In Canada, the first signs of a parallel trend emerged during Vancouver’s 2022 municipal election, where an apparent surge in Chinese Canadian support helped install a slate of pro-police candidates. Then, in British Columbia’s provincial election last autumn, nonwhite voters strongly preferred the BC Conservatives, who campaigned on stricter drug laws. And in last month’s federal election, within both Vancouver and Toronto’s metropolitan areas, tough-on-crime conservatives received considerable support from South Asian communities.
These are all strong indicators that racial minorities do not, in fact, universally favor drug legalization. But their small population share means there is relatively little polling data to measure their preferences. Since only 7.6 percent of Americans are Asian, for example, a poll of 1,000 randomly selected people will yield an average of only 76 Asian respondents—too small a sample from which to draw meaningful conclusions. You can overcome this barrier by commissioning very large polls, but that’s expensive.
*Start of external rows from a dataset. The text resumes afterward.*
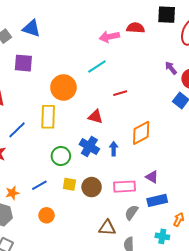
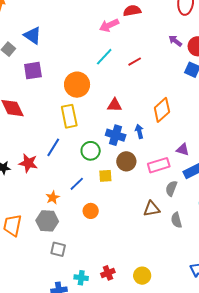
blue triangle: (31, 28) -> (33, 35), turned 30
red line: (120, 93) -> (135, 62), moved
blue line: (17, 130) -> (53, 147), moved
brown circle: (92, 187) -> (126, 161), moved

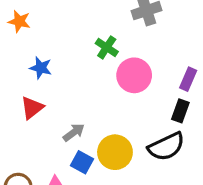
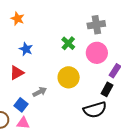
pink circle: (134, 75) -> (97, 53), moved
yellow circle: (115, 152) -> (69, 77), moved
blue square: (82, 162) -> (21, 105), moved

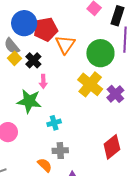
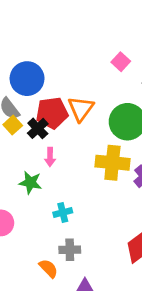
red pentagon: (46, 29) -> (52, 113), moved
yellow cross: (90, 84) -> (112, 163), turned -35
green star: (29, 101) -> (30, 183), size x0.7

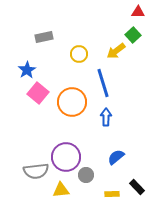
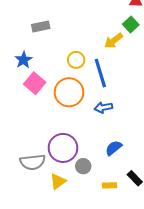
yellow circle: (79, 54) -> (76, 60), moved
blue arrow: (106, 117) -> (103, 107), turned -102
yellow triangle: (61, 190) -> (58, 181), turned -30

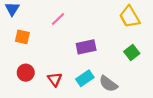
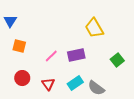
yellow trapezoid: (130, 17) -> (94, 28), moved
pink line: (58, 19) -> (51, 56), moved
Nonetheless, last autumn, the Centre for Responsible Drug Policy (a nonprofit I founded and operate) did just that. In partnership with the Macdonald-Laurier Institute, we contracted Mainstreet Research to ask over 12,000 British Columbians: “Do you agree or disagree that criminalizing drugs is racist?”
The results undermine progressives’ assumptions. Only 26 percent of nonwhite respondents agreed (either strongly or weakly) that drug criminalization is racist, while over twice as many (56 percent) disagreed. The share of nonwhite respondents who strongly disagreed was three times larger than the share that strongly agreed (43.2 percent versus 14.3 percent). These results are fairly conclusive for this jurisdiction, given the poll’s sample size of 2,233 nonwhite respondents and a margin of error of 2 percent.
Notably, Indigenous respondents seemed to be the most anti-drug ethnic group: only 20 percent agreed (weakly or strongly) with the “criminalization is racist” narrative, while 61 percent disagreed. Once again, those who disagreed were much more vehement than those who agreed. With a sample size of 399 respondents, the margin of error here (5 percent) is too small to confound these dramatic results.
We saw similar outcomes for other minority groups, such as South Asians, Southeast Asians, Latinos, and blacks. While Middle Eastern respondents also seemed to follow this trend, the poll included too few of them to draw definitive conclusions. Only East Asians were divided on the issue, though a clear majority still disagreed that criminalization is racist.
As this poll was limited to British Columbian respondents, our findings cannot necessarily be assumed to hold throughout Canada and the United States. But since the province is arguably the most drug-permissive jurisdiction within the two countries, these results could represent the ceiling of pro-drug, anti-criminalization attitudes among minority communities.
Legalization proponents and their progressive allies take pride in being “anti-racist.” Our polling, however, suggests that they are not listening to the communities they profess to care about.